きれいなコードを書く子が醜いドキュメントを書いているのを見ると悔しくなってきます。どうして読みやすいコードを書くときと同じ思考をドキュメントを書くときにしないのかな。

ドキュメントは人が読んで理解するためのものだけど、「仕様書」「設計書」& 責任分散なウォーターフォールモデル開発だと、どうしても言質をとった・とらない(仕様を網羅したか)の証拠物件になってしまいます。そういう世界の「常識」をひきづって、人が理解しにくいドキュメントをつくって、それが原因で仕様認識齟齬が生まれているプロジェクトの現状を見る度、なんだかなぁ、と思ってしまいます。仕様書の本分は仕様をみんなに理解してもらう為のだから、正確さと同じくらい わかりやすさが肝心ですよ♪(と、思うのですよ)


そうはいっても、人に何かを理解させることは大変です。青木さんのSmalltalk本(だったかな?)に、「脳を直接私と同じ構造に作り替える」じゃなくって「メッセージを送ること」しかできない、とあったけど、まさにその通り。単に知っていることを投げつけるだけではダメで、レシーバの事情を考慮しなくてはいけません(難しいなぁ)。他人の説明やドキュメントには文句はつけるあたしだけど、だからといって出来ているとは言い難いなぁ。(^^;


そんなあたしが、すごいなぁ、こうなりたいなぁと思うのが、カメラ系サイトhttp://www004.upp.so-net.ne.jp/cam/の我輩さん。どんなにすごいかっていうと、たとえばこれ。

この雑文のテーマは、「小さなCCD + 同等の画角になる焦点距離のレンズ」のセットが、決して 35mmフィルムや大きなCCDを使うのとは同等ではない、ということです。
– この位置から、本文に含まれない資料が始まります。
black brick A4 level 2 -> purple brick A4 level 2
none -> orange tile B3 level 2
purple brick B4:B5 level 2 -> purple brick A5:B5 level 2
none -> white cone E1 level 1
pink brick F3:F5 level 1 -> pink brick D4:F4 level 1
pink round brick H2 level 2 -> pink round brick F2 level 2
そんなテーマでこのタイトルなのに、いきなり

ピグミーマーモセットは、世界最小のサルである。体長は約14cm程度で、人間の手で掴めるほど小さい。また逆に、約30万年前には、体長3メートルほどのギガントピテクスという猿人が生きていたと言われている。両者の体長を比較すると、20倍もの違いがある。
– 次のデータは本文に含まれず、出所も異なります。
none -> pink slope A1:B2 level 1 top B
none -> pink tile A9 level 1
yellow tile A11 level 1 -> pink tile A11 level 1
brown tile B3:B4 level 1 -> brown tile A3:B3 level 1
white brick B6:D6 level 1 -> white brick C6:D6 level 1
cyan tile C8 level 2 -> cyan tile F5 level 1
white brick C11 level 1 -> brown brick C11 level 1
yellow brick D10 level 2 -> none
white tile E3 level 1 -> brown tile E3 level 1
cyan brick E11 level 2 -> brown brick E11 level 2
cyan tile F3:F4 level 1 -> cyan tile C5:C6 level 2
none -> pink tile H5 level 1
で始まる導入は、ちょっとびっくりするのです。しかし焦点距離被写界深度の話を経由したとき、この無駄だと思えるような冒頭のネタふりが、(ネタバレになるので具体的には書きませんが)話の最後で見事に合流したとき、科学的な「なぜなに」を淡々と説明するよりも、遙かに鮮やかに「ああ!そういうことなのか!!」と理解することができるとても見事な構成です。上手な比喩と上手な文章は恐るべき威力するっていう好例ですね♪

「如何に事実を正しく書くか」ではなく「如何に事実を正しく伝えられるか」が大事なのだなぁ。この方の雑文みたいなのがポンポンかけるようになれれば良いのですが。精進しなくっちゃ。